--- What the task asks ---
Can you copy the text of every row below word for word, leaving the pictures out of your answer?

════

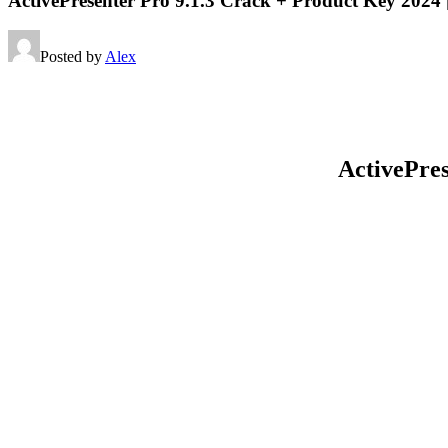
ActivePresenter Pro 9.1.3 Crack + Product Key 2024
Posted by
Alex
ActivePre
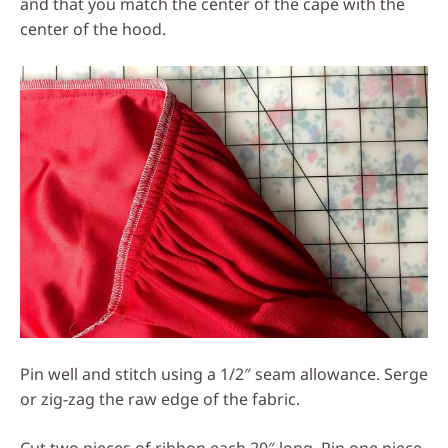
and that you match the center of the cape with the
center of the hood.
Pin well and stitch using a 1/2″ seam allowance. Serge
or zig-zag the raw edge of the fabric.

════

--- Written answer ---
ActivePresenter Pro 9.1.3 Crack + Product Key 2024
Posted by
Alex
ActivePre
and that you match the center of the cape with the
center of the hood.
Pin well and stitch using a 1/2″ seam allowance. Serge
or zig-zag the raw edge of the fabric.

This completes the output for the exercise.